Saved entries:
════════════════

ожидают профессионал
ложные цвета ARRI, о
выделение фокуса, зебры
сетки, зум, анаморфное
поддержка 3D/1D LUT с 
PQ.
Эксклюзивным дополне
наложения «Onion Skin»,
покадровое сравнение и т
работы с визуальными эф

════════════════

* What you should do
Copy every line of the records above character for character, keeping each line break where it falls.

* Exercise output
ожидают профессионал
ложные цвета ARRI, о
выделение фокуса, зебры
сетки, зум, анаморфное
поддержка 3D/1D LUT с 
PQ.
Эксклюзивным дополне
наложения «Onion Skin»,
покадровое сравнение и т
работы с визуальными эф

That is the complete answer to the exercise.